The Birds made it 5-3 in the third inning off Bieber on an Aaron Hicks single, his first as an Oriole, and a ringing O’Hearn double deep to center. Hicks runs well, I’m pleased to report.

They struck again off Bieber in the fourth, again with two outs. Adley Rutschman legged out another of those infield singles and Tony Taters hit—what else?—a tater, 423 feet of Tankness that put the Birds up once again, 7-6.

It didn’t feel like a sure thing, but a lead is a lead, right?

No. Not even close.

Mychal Givens has been painful to watch this year, but you can’t stash him in the bullpen forever, right? Givens faced three hitters in the fifth inning and couldn’t retire one.

That left Mike Baumann holding the short stick, with the unfortunate assignment of entering with the bases loaded to face a four-time Silver Slugger in José Ramírez. “There goes my hero,” sang Dave Grohl over the speakers. Could Baumann be that guy?

Eh, not today.

Baumann impressively whiffed Ramírez, but Josh Naylor smoked a fastball for a two-run double. 8-7 Cleveland, and the seesaw kept swinging. Baumann notched his second strikeout on a good curveball. But Gabriel Arías tagged a 97-mph fastball for a 447-foot homer, and the game was blown open, 11-7.

We weren’t even through the fifth and it felt like the ninth already.

The Birds weren’t quite ready for a mercy kill, though. In the bottom half of the fifth, Gunnar Henderson walked, and Aaron Hicks singled again, reaching base for his third straight at-bat as an Oriole. We love this guy already! (Do we? I guess?) Ryan O’Hearn just legged out a grounder to stave off an inning-ending double play. Hustle wins ballgames! No, better pitching than this wins ballgames. Anyway, the Orioles got a hard-earned eighth run.

Back out for the sixth, Big Mike gave the Orioles their first scoreless inning since the first. He was buoyed in this mission by a shoestring catch from Ryan McKenna. He also came out to pitch a third inning, which was a gift given how the game had been going. It would have been nicer, though, if he hadn’t given up a twelfth run off a double-single combo from the unstoppable José Ramírez-Josh Naylor duo.

It wasn’t enough to stave off a second consecutive series loss, but on the bright side, the Orioles continued to sprinkle hits around. Hicks reached three times, and Captain America, of course, had four hits. Tony Taters continues to chalk up extra-base hits, and O’Hearn added his second double of the game in the seventh inning. I’m sad to report that he failed the sprinkler test. But hey, his bat looked fantastic today and he played a solid right field.
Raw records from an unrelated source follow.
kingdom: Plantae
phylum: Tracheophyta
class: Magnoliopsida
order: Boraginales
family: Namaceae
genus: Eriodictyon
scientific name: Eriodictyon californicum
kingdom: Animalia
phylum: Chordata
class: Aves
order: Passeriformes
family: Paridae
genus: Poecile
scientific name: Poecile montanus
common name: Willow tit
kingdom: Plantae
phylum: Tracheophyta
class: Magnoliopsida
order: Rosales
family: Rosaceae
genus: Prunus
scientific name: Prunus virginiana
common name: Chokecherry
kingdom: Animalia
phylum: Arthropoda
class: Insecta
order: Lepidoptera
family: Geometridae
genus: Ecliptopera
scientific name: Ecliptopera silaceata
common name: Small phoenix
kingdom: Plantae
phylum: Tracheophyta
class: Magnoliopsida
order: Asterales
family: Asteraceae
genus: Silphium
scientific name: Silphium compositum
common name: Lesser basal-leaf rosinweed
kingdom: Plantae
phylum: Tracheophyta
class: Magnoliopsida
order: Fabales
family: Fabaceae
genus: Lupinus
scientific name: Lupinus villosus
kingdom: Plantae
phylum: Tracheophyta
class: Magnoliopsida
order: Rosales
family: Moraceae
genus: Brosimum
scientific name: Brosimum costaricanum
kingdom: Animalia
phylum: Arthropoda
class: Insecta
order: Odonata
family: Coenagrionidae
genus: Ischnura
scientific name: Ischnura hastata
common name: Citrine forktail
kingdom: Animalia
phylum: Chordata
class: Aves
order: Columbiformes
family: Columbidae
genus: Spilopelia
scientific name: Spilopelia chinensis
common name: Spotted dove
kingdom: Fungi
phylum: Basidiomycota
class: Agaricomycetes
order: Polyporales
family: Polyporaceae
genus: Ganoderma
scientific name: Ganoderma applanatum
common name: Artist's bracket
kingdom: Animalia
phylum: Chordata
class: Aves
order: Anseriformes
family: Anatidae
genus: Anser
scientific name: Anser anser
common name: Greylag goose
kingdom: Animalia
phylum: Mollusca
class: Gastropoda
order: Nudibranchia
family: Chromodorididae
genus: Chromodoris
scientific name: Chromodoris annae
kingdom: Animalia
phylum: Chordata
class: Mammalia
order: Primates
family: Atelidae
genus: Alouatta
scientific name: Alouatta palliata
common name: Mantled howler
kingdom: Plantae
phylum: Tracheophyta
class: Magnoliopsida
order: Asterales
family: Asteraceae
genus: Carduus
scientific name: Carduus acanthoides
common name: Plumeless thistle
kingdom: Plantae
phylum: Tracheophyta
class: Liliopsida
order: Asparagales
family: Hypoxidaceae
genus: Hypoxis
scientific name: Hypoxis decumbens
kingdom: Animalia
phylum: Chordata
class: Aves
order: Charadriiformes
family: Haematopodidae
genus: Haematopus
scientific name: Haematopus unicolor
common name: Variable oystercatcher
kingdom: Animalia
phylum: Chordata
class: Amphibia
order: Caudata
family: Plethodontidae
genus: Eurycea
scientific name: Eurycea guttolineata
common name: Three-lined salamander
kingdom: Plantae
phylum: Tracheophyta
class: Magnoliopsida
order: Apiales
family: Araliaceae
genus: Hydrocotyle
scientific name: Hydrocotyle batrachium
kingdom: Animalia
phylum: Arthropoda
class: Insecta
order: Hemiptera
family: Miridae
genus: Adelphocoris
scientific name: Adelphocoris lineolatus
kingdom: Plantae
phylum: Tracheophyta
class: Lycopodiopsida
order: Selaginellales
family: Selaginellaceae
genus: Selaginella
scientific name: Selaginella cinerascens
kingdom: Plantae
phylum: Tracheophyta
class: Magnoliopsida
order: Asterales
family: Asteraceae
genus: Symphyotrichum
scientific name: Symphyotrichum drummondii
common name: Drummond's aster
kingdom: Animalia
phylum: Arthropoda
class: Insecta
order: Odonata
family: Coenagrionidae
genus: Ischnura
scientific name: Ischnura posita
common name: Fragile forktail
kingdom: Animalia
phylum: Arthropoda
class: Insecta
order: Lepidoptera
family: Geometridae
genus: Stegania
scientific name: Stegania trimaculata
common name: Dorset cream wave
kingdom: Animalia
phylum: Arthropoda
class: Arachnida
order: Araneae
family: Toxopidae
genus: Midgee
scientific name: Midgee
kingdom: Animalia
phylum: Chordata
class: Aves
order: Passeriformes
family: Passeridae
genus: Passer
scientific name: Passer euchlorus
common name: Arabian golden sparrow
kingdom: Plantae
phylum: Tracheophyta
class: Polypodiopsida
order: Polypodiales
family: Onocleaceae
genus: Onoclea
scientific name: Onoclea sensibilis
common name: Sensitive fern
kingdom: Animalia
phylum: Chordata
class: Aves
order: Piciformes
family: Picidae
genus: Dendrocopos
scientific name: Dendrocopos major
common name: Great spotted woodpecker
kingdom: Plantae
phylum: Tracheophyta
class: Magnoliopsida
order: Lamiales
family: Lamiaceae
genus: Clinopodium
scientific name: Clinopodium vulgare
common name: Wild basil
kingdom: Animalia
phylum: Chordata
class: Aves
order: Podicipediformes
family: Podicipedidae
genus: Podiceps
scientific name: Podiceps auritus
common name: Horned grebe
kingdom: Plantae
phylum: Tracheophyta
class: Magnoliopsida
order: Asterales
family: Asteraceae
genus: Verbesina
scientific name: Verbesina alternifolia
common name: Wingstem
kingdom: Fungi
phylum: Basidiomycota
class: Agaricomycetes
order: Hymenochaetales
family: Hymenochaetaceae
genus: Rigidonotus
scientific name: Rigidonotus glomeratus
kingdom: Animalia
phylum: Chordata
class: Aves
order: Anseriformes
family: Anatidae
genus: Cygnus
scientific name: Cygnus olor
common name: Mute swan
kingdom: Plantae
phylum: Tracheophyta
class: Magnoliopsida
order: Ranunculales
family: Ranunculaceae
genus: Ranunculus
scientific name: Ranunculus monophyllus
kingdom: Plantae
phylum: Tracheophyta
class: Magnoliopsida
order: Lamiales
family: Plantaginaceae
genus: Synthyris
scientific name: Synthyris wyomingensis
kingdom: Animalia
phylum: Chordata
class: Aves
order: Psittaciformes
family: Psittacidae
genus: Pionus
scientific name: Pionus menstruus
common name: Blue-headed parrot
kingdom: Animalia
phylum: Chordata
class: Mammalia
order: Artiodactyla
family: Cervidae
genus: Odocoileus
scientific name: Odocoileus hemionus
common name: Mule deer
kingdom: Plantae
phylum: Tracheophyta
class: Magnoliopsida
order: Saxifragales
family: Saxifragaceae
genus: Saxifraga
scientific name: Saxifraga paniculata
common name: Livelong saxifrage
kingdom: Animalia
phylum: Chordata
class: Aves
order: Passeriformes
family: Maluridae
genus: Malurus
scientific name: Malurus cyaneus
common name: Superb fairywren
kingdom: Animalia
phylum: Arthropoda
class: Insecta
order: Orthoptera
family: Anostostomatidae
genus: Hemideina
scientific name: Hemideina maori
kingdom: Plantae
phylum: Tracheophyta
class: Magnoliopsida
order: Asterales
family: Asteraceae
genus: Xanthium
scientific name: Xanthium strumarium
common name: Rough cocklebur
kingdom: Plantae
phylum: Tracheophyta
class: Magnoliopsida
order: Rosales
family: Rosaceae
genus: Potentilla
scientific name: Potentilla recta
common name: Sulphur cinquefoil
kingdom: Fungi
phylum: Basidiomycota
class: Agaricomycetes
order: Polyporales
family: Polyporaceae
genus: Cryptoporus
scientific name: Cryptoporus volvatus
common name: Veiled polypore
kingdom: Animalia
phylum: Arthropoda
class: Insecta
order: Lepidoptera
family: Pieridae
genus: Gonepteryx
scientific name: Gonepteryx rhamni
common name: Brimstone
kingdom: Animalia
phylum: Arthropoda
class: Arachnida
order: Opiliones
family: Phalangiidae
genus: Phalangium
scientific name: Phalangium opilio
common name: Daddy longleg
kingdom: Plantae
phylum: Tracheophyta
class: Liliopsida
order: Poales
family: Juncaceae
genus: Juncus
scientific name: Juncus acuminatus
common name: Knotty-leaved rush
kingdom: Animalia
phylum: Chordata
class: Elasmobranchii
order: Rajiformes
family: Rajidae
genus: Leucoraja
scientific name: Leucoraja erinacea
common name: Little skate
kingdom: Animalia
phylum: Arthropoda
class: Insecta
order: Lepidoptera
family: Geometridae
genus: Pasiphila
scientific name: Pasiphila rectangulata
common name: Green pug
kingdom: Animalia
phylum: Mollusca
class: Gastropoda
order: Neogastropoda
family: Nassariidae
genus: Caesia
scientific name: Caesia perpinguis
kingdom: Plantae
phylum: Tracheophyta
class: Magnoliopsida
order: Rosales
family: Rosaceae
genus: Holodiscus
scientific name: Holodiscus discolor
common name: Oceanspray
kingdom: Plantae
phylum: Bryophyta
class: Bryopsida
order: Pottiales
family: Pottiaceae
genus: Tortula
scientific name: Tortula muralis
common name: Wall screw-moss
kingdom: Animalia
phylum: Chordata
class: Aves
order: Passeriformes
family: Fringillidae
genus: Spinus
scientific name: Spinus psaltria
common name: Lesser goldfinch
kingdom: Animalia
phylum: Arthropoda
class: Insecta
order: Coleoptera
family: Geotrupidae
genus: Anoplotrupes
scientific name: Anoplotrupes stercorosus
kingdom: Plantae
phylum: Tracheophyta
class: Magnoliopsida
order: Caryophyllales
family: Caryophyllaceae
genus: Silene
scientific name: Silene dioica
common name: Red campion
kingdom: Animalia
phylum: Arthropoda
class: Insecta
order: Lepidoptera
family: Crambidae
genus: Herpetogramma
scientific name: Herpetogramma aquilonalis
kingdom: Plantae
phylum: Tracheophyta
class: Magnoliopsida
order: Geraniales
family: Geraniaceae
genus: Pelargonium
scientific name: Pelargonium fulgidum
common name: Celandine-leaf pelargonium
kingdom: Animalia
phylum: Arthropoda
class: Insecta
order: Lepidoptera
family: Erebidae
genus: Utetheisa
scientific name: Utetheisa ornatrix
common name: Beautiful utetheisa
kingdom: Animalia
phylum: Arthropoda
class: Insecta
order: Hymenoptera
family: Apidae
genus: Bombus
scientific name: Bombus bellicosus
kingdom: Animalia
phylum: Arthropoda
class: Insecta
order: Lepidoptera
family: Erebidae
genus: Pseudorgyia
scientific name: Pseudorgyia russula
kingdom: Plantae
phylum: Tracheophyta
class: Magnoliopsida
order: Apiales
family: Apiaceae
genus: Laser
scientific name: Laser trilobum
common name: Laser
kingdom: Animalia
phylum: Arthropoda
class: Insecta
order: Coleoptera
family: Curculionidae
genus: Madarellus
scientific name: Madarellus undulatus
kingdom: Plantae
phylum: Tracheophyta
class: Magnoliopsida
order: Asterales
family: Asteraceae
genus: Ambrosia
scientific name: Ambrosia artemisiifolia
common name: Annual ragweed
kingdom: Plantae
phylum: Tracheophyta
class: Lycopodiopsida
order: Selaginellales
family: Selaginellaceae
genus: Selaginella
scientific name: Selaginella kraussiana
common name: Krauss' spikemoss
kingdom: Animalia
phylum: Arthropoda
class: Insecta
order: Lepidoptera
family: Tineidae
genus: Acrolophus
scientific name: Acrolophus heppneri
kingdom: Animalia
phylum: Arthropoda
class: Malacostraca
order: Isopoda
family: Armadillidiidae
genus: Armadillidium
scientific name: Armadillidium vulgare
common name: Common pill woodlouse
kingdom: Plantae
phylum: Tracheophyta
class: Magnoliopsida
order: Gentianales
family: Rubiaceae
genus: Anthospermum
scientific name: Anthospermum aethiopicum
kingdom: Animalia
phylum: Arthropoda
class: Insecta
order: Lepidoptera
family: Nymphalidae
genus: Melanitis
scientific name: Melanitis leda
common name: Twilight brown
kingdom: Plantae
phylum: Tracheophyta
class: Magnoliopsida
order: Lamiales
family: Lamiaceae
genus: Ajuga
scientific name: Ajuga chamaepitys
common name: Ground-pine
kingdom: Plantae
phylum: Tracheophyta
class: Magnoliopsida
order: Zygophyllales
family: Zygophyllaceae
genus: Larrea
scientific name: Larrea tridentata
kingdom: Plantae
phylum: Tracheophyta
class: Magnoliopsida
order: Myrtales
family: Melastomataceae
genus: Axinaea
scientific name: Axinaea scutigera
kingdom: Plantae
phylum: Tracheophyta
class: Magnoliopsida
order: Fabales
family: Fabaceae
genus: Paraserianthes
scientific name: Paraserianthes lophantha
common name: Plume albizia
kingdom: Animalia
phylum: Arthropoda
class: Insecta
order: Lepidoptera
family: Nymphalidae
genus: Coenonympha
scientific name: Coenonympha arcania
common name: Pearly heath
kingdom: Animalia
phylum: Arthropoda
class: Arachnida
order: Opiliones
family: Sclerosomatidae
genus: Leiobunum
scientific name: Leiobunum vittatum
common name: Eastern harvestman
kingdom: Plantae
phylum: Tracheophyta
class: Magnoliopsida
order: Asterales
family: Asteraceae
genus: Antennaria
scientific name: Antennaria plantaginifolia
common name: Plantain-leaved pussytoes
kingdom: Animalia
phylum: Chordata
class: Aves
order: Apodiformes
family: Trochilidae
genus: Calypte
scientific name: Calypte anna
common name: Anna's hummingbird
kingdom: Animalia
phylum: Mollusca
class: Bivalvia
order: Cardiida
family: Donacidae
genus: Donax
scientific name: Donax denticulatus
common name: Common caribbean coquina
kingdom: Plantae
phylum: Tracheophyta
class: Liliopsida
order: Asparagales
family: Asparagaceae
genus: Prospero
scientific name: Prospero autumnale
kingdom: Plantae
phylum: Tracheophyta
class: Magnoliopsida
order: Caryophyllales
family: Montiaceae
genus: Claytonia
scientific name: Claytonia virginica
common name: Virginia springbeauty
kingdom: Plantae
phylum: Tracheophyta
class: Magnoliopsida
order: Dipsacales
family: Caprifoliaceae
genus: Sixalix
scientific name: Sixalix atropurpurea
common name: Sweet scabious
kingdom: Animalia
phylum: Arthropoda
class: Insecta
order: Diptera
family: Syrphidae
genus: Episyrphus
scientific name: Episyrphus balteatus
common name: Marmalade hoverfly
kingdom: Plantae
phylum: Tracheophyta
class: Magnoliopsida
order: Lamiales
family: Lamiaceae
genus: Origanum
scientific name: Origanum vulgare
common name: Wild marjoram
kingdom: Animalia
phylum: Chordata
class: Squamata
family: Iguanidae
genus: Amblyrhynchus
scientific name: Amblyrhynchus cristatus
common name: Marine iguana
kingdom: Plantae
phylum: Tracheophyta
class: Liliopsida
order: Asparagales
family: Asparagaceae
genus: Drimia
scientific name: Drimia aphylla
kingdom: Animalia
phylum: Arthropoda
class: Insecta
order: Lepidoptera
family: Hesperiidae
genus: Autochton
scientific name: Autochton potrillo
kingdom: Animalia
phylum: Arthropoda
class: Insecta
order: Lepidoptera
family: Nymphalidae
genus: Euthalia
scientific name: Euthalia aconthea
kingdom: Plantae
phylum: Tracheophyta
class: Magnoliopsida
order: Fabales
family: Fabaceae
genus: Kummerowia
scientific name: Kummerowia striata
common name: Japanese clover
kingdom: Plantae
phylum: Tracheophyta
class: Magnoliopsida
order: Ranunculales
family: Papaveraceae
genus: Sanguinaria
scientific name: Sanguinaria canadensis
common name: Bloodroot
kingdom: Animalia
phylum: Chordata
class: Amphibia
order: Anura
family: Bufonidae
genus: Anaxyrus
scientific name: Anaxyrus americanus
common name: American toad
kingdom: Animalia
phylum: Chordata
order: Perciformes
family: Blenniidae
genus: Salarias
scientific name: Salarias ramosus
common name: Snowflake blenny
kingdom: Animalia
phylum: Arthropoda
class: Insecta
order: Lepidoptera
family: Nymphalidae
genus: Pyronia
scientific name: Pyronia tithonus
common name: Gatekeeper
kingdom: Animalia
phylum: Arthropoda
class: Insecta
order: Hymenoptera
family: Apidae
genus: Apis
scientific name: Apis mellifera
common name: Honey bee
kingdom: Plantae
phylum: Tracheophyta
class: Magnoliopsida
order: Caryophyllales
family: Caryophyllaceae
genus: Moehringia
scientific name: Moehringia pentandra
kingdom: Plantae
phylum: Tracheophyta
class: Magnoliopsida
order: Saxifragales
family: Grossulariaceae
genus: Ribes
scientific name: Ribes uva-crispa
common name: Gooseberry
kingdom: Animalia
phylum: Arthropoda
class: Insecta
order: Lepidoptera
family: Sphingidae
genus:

Two pitchers who remained immune to whatever calamity had hit the rest of the staff were Bryan Baker, who tossed 1.2 scoreless innings with three strikeouts and no walks, and Danny Coulombe, who threw a perfect ninth, aided by a nice play at third from Henderson.

This game was ridiculous enough that it feels right to sign off with a joke. In between halves of the sixth inning, the broadcast cut to this pair of youngsters.

Without missing a beat, Jim Palmer dead-panned from the booth, “Look, there’s Jackson Holliday, taking a day off from Aberdeen.”

Hehe. Now, let’s just forget this one ever happened, shall we?